Table 1. Antibiotic susceptibilities of hypervirulent K. pneumoniae strain 18-0005.

Antibiotic	MIC (mg/L)	Interpretation
Piperacillin	≤4	S
Piperacillin/Tazobactam	≤4	S
Cefotaxime	≤1	S
Ceftazidime	≤1	S
Cefepime	≤1	S
Aztreonam	≤1	S
Imipenem	≤0.25	S
Meropenem	≤0.25	S
Amikacin	≤2	S
Gentamicin	≤1	S
Tobramycin	≤1	S
Ciprofloxacin	≤0.25	S
Moxifloxacin	≤0.25	S
Tigecycline	≤0.5	S
Fosfomycin	≤16	S
Colistin	≤0.5	S
Trimethoprim/Sulfamethoxazole	≤2	S

MIC minimum inhibitory concentration; S susceptible.

) [17].

MLST analysis of the SPAdes assembled genome of 18-0005 identified sequence type ST66 that belongs to the clonal group CG66 [6]. Capsule typing revealed the serotype K2. Rodrigues et al. recently described the first ST66-K2 isolate identified in Europe; this isolate was obtained from blood and urine samples of a patient infected with HIV in 2018 in France [11]. Phylogenetic analysis revealed a relationship to the three known ST66-K2 isolates: (I) SB5881 isolated in 2018 from France [11], (II) AJ210 isolated in 2010 from Australia [18], and (III) “ancestral” reference Kp52.145 detected in 1935 in Indonesia (Figure 2) [11,19]. However, 18-0005 was more closely related to SB5881 (84 SNPs) than to AJ210 (152 SNPs) or Kp52.145 (409 SNPs).

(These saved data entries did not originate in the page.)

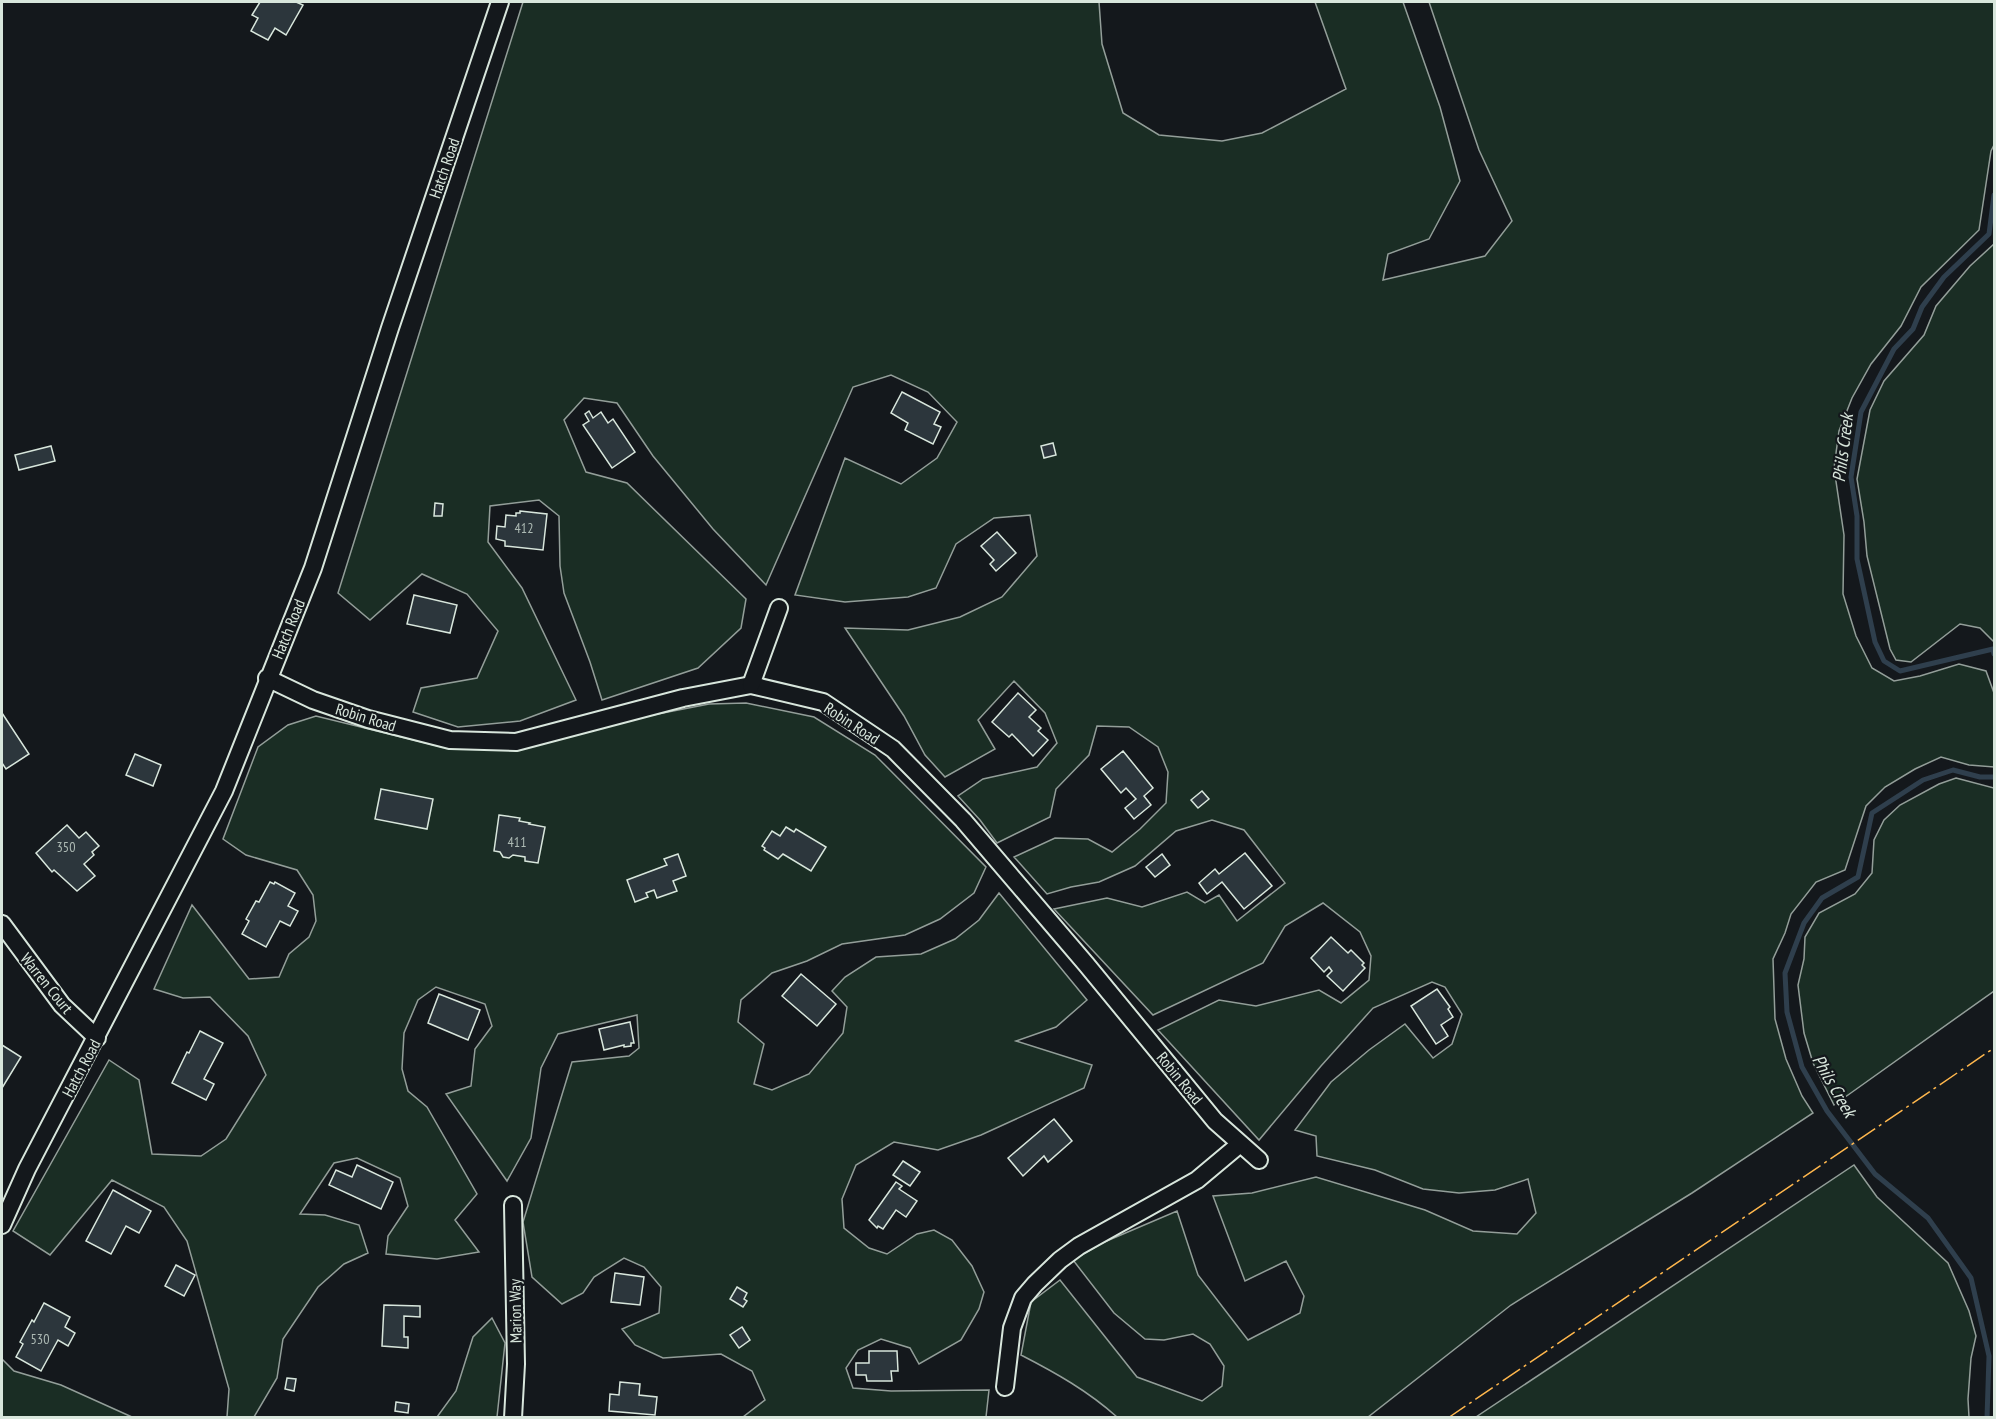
<svg xmlns="http://www.w3.org/2000/svg" width="1996" height="1419" font-family="'PT Sans Narrow',sans-serif">
<style>
.green{fill:#1a2d24;stroke:#939e99;stroke-width:1.5}
.lines{fill:none;stroke-linecap:round;stroke-linejoin:round}
.stream{stroke:#2f3f4d;stroke-width:5}
.building{fill:#2c363c;stroke:#d8e6dc;stroke-width:1.5}
.street-casing{stroke:#d8e6dc;stroke-width:20}
.street{stroke:#14181c;stroke-width:16}
.power{stroke:#ffb74d;stroke-width:1.5;stroke-dasharray:21 4.5 3 4.5;stroke-linecap:butt}
.labels{text-anchor:middle;stroke-width:4.5;stroke-linejoin:round;paint-order:stroke}
.number-label{font-size:14px;fill:#adbab4}
.street-label{font-size:16px;fill:#d8e6dc;stroke:#14181c}
.water-label{font-size:18px;font-style:italic;fill:#d8e6dc;stroke:#14181c}
</style>
<rect width="100%" height="100%" fill="#14181c"/>
<g class="green">
<path d="M523 2H1099L1102 44 1123 113 1159 135 1222 141 1262 133 1346 89 1315 2H1403L1440 107 1460 181 1429 239 1388 254 1383 280 1485 256 1512 221 1479 150 1429 2H1994V145L1991 151 1979 230 1921 287 1901 326 1871 364 1852 398 1839 431 1834 468 1844 535 1843 594 1856 636 1872 668 1894 681 1920 676 1959 664 1986 671 1994 693V767L1969 765 1941 757 1915 769 1885 787 1866 806 1845 870 1816 882 1791 914 1785 933 1773 959 1775 1019 1786 1059 1802 1096 1813 1113 1692 1193 1511 1305 1368 1417H1117C1088 1391 1056 1373 1021 1355L1031 1302 1060 1280 1137 1377 1202 1401 1222 1386 1224 1366 1210 1344 1193 1334 1164 1340 1145 1339 1114 1313 1073 1260 1102 1243 1177 1211 1198 1275 1248 1340 1300 1313 1304 1296 1286 1261 1245 1281 1213 1196 1252 1193 1316 1177 1425 1210 1473 1231 1517 1234 1536 1213 1528 1179 1495 1190 1459 1193 1423 1189 1375 1170 1317 1156 1316 1136 1295 1130 1331 1082 1369 1050 1405 1024 1433 1058 1452 1044 1462 1014 1445 987 1432 982 1373 1008 1321 1066 1259 1140 1158 1030 1219 1000 1256 1006 1319 990 1341 1003 1369 980 1371 956 1360 932 1323 903 1285 926 1263 963 1153 1015 1054 909 1107 898 1142 907 1187 892 1205 903 1219 895 1237 921 1285 883 1244 830 1212 820 1176 831 1135 866 1099 882 1071 887 1047 894 1014 857 1055 838 1088 839 1112 852 1140 829 1166 803 1168 772 1158 747 1129 727 1097 726 1089 755 1056 789 1050 817 997 843 980 820 958 796 983 779 1037 767 1057 743 1045 713 1014 681 978 720 995 749 945 777 925 755 904 716 845 628 908 630 960 617 1002 597 1037 556 1030 515 994 518 956 544 936 588 908 597 845 602 795 595 845 458 901 484 937 458 957 422 928 392 891 375 853 387 766 585 713 529 653 456 617 403 584 398 564 420 586 472 627 483 746 599 741 628 698 668 602 700 590 662 564 593 560 566 559 516 539 500 490 506 488 542 522 588 576 700 520 721 458 727 413 712 421 688 477 678 498 631 467 594 422 574 370 620 338 593Z"/>
<path d="M1994 244V642L1980 628 1960 624 1911 662 1896 660 1890 649 1867 556 1864 522 1857 479 1870 410 1884 381 1924 335 1936 306 1970 266Z"/>
<path d="M746 703 814 717 875 755 986 867 974 893 940 919 905 935 842 944 807 961 772 973 741 1000 738 1022 764 1044 754 1084 772 1090 809 1074 843 1033 847 1007 832 991 845 977 876 957 921 954 955 939 979 920 999 893 1087 1000 1056 1027 1016 1041 1092 1065 1084 1088 981 1135 938 1150 894 1142 856 1165 842 1199 844 1228 869 1248 887 1254 917 1234 934 1230 952 1240 972 1266 984 1292 979 1309 961 1340 919 1364 910 1348 881 1339 858 1350 846 1368 853 1388 891 1391 989 1390 986 1417H743L765 1400 752 1371 721 1354 663 1358 635 1345 622 1329 659 1313 661 1287 644 1267 624 1258 594 1277 583 1293 562 1304 532 1277 523 1222 572 1062 629 1056 639 1048 637 1015 558 1034 541 1068 531 1138 507 1181 446 1094 471 1086 475 1049 492 1026 485 1004 436 987 418 1000 404 1033 402 1069 408 1091 427 1107 477 1194 455 1220 479 1252 437 1259 386 1254 388 1236 408 1206 400 1178 357 1158 334 1163 300 1214 325 1215 359 1225 368 1253 344 1264 318 1287 283 1339 277 1378 254 1417H227L229 1389 187 1241 164 1207 112 1180 50 1255 13 1231 109 1060 139 1080 152 1154 201 1156 226 1139 266 1075 248 1036 210 997 183 998 154 989 192 905 249 979 279 977 289 954 309 937 316 921 313 895 297 870 246 855 223 839 258 747 288 725 316 716 442 747H518L627 720 709 704Z"/>
<path d="M1956 778 1994 788V991L1834 1105 1813 1063 1804 1033 1798 985 1804 959 1805 937 1819 913 1855 894 1872 873 1874 840 1884 820 1900 805 1939 784Z"/>
<path d="M1854 1165 1877 1197 1948 1263 1969 1311 1976 1336 1971 1358 1968 1399 1969 1417H1476Z"/>
<path d="M492 1318 505 1343 497 1417H437L456 1391 473 1337Z"/>
<path d="M2 1359 14 1371 61 1385 132 1417H2Z"/>
</g>
<g class="lines">
<g class="stream">
<path d="M1994 195 1989 234 1944 277 1922 307 1913 329 1894 349 1861 412 1851 477 1857 516V559L1875 642 1884 661 1900 671 1993 649 1994 654"/>
<path d="M1987 1418 1989 1356 1971 1278 1928 1218 1875 1174 1827 1111 1802 1067 1787 1012 1785 973 1804 923 1822 898 1858 877 1872 813 1923 780 1953 770 1980 777H1994"/>
</g>
</g>
<g class="building">
<path d="M260 2H296L303 5 286 35 275 28 268 40 251 31 258 18 252 15Z"/>
<path d="M902 392 940 412 934 424 941 427 933 444 905 430 908 423 891 413Z"/>
<path d="M589 411 593 418 601 412 608 423 613 419 635 452 612 468 583 425 589 421 585 414Z"/>
<path d="M1053 443 1056 455 1044 458 1041 446Z"/>
<path d="M51 446 55 461 19 470 15 455Z"/>
<path d="M435 503 443 504 442 516H434Z"/>
<path d="M520 511 547 514 543 550 505 546V541L496 539 497 526 505 527 506 515 516 516V513H520Z"/>
<path d="M997 532 1016 553 996 571 990 564 994 560 981 546Z"/>
<path d="M414 595 457 605 450 633 407 624Z"/>
<path d="M1018 693 1036 710 1029 717 1041 728 1038 731 1048 740 1033 756 1012 734 1009 737 992 722Z"/>
<path d="M2 713 29 754 6 769 2 763Z"/>
<path d="M1123 751 1153 788 1144 796 1151 805 1134 819 1125 808 1136 799 1126 788 1121 793 1101 769Z"/>
<path d="M135 754 161 765 153 786 126 775Z"/>
<path d="M381 789 433 799 427 829 375 819Z"/>
<path d="M1202 791 1209 799 1198 808 1191 800Z"/>
<path d="M499 815 520 818 519 821 530 823 529 824 545 827 538 863 525 861V857L513 855 509 858 503 857 500 852 494 851Z"/>
<path d="M67 825 79 838 86 832 99 846 92 852 94 855 84 864 95 876 77 891 54 870 52 872 36 853Z"/>
<path d="M786 827 794 832 796 829 826 847 811 871 783 854 778 859 764 850 765 848 762 846 772 831 780 836Z"/>
<path d="M1245 853 1272 886 1244 909 1222 882 1207 894 1199 883 1215 869 1219 874Z"/>
<path d="M678 854 686 876 673 881 677 891 657 898 654 890 646 893 648 897 635 902 627 880 667 865 664 859Z"/>
<path d="M1162 854 1170 865 1155 877 1146 867Z"/>
<path d="M270 882 274 884 275 882 295 893 288 906 298 911 290 926 280 921 266 947 242 934 249 921 246 919 256 901 259 902Z"/>
<path d="M1331 937 1348 953 1351 950 1364 963 1362 965 1365 968 1343 991 1327 976 1332 971 1329 967 1324 972 1311 958Z"/>
<path d="M801 974 836 1004 817 1026 782 996Z"/>
<path d="M1437 989 1450 1007 1448 1009 1453 1017 1441 1025 1448 1036 1436 1044 1411 1006Z"/>
<path d="M439 994 480 1010 468 1040 428 1023Z"/>
<path d="M630 1022 634 1043H631V1046L624 1047V1045L604 1050 599 1029Z"/>
<path d="M200 1031 223 1043 204 1079 214 1084 206 1100 172 1083 187 1052 189 1053Z"/>
<path d="M2 1045 21 1057 2 1088Z"/>
<path d="M1054 1119 1072 1141 1048 1162 1044 1156 1023 1176 1008 1158Z"/>
<path d="M903 1161 920 1172 910 1186 893 1175Z"/>
<path d="M357 1165 393 1182 381 1209 329 1185 336 1170 352 1177Z"/>
<path d="M896 1182 902 1186 899 1189 917 1201 906 1217 896 1210 883 1229 878 1226 877 1228 869 1220Z"/>
<path d="M113 1190 151 1211 139 1233 126 1226 111 1254 86 1241Z"/>
<path d="M176 1265 195 1275 184 1296 165 1286Z"/>
<path d="M615 1273 644 1277 640 1305 611 1302Z"/>
<path d="M737 1287 747 1293 744 1299 747 1301 743 1307 730 1299Z"/>
<path d="M44 1303 70 1317 65 1327 75 1333 68 1346 58 1340 41 1371 16 1357 23 1344 20 1342 32 1320 34 1322Z"/>
<path d="M384 1305 420 1306V1317L404 1316V1337H408V1348L382 1346Z"/>
<path d="M742 1327 750 1340 739 1348 730 1335Z"/>
<path d="M869 1351H897L898 1371H891L892 1381H867L866 1375H856V1363H869Z"/>
<path d="M287 1378 296 1379 294 1391 285 1389Z"/>
<path d="M620 1382 640 1384 639 1395 657 1397 655 1415 609 1411 610 1394 619 1395Z"/>
<path d="M396 1402 409 1404 408 1413 395 1411Z"/>
</g>
<g class="lines">
<g class="street-casing">
<g id="street">
<path d="M267 678 313 700 368 719 450 740 516 742 683 698 751 685 823 702 893 749 963 820 1086 964 1215 1121 1259 1160"/>
<path d="M751 685 779 608"/>
<path d="M2 924 62 1005 97 1038"/>
<path d="M2 1225 27 1169 224 791 313 568 390 328 500 2"/>
<path d="M1005 1387 1012 1328 1023 1298 1035 1284 1060 1260 1079 1246 1197 1180 1240 1144"/>
<path d="M513 1418 516 1364 513 1205"/>
</g>
</g>
<use href="#street" class="street"/>
<path class="power" d="M1448 1418 1994 1048"/>
</g>
<g class="labels">
<g class="number-label">
<text x="524" y="533">412</text>
<text x="517" y="847">411</text>
<text x="66" y="852">350</text>
<text x="40" y="1344">530</text>
</g>
<g class="street-label">
<text transform="translate(444 168) rotate(-71)" y="6">Hatch Road</text>
<text transform="translate(288 629) rotate(-68)" y="6">Hatch Road</text>
<text transform="translate(366 717) rotate(17)" y="6">Robin Road</text>
<text transform="translate(852 723) rotate(33)" y="6">Robin Road</text>
<text transform="translate(47 983) rotate(51)" y="6">Warren Court</text>
<text transform="translate(81 1068) rotate(-62)" y="6">Hatch Road</text>
<text transform="translate(1180 1078) rotate(51)" y="6">Robin Road</text>
<text transform="translate(515 1311) rotate(-91)" y="6">Marion Way</text>
</g>
<g class="water-label">
<text transform="translate(1843 448) rotate(-83)" y="6">Phils Creek</text>
<text transform="translate(1834 1086) rotate(60)" y="6">Phils Creek</text>
</g>
</g>
<rect width="1996" height="1419" fill="none" stroke="#d8e6dc" stroke-width="6"/>
</svg>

Kleborate analysis identified the virulence determinants aerobactin (iuc_2), salmochelin (iro_2) and the regulator of mucoid phenotype (rmpA_9/rmpA2_9). While Kp52.145 and AJ210 harbored only plasmid I (95 kb) and plasmid II (121 kb) a third small plasmid (3.7 kb) was detected in SB5881 and 18-0005. Furthermore, the latter two strains each carried a larger plasmid II. Comparison of the plasmid sequences in all isolates revealed the same integrated fragment on plasmid I, encoding a conjugation machinery; a copy of this fragment was detected on plasmid II in isolates SB5881 and 18-0005 (Figure 3). However, different from SB5881 plasmid II (161 kb), isolate 18-0005 harbored an additional 3 kb fragment of plasmid I in plasmid II (164 kb). This fragment contained putative transcription regulators and several uncharacterized proteins. These findings suggest a genetic flexibility of the virulence plasmid to integrate further virulence or antibiotic resistance determinants, in addition to its possibility of a conjugative transfer.

4. Conclusions

While hvKp has undergone an epidemic spread in Asian countries, reports of community-acquired infections in European countries remained scarce. Hence, hvKp are underrecognized due to the lack of awareness of hvKP among clinical laboratories and missing reliable diagnostic tests. The reported case demonstrates the occurrence of a hvKp strain of the worldwide rarely described CG66-K2 lineage in Germany. Although the plasmid II is stably maintained in this lineage, our findings reflect that genetic rearrangements can occur by the insertion of a large plasmid I fragment (40–43kb). The attendance of plasmid II to integrate DNA possesses a potential risk for the emergence of convergent virulent and antibiotic-resistant ST66-K2 variants.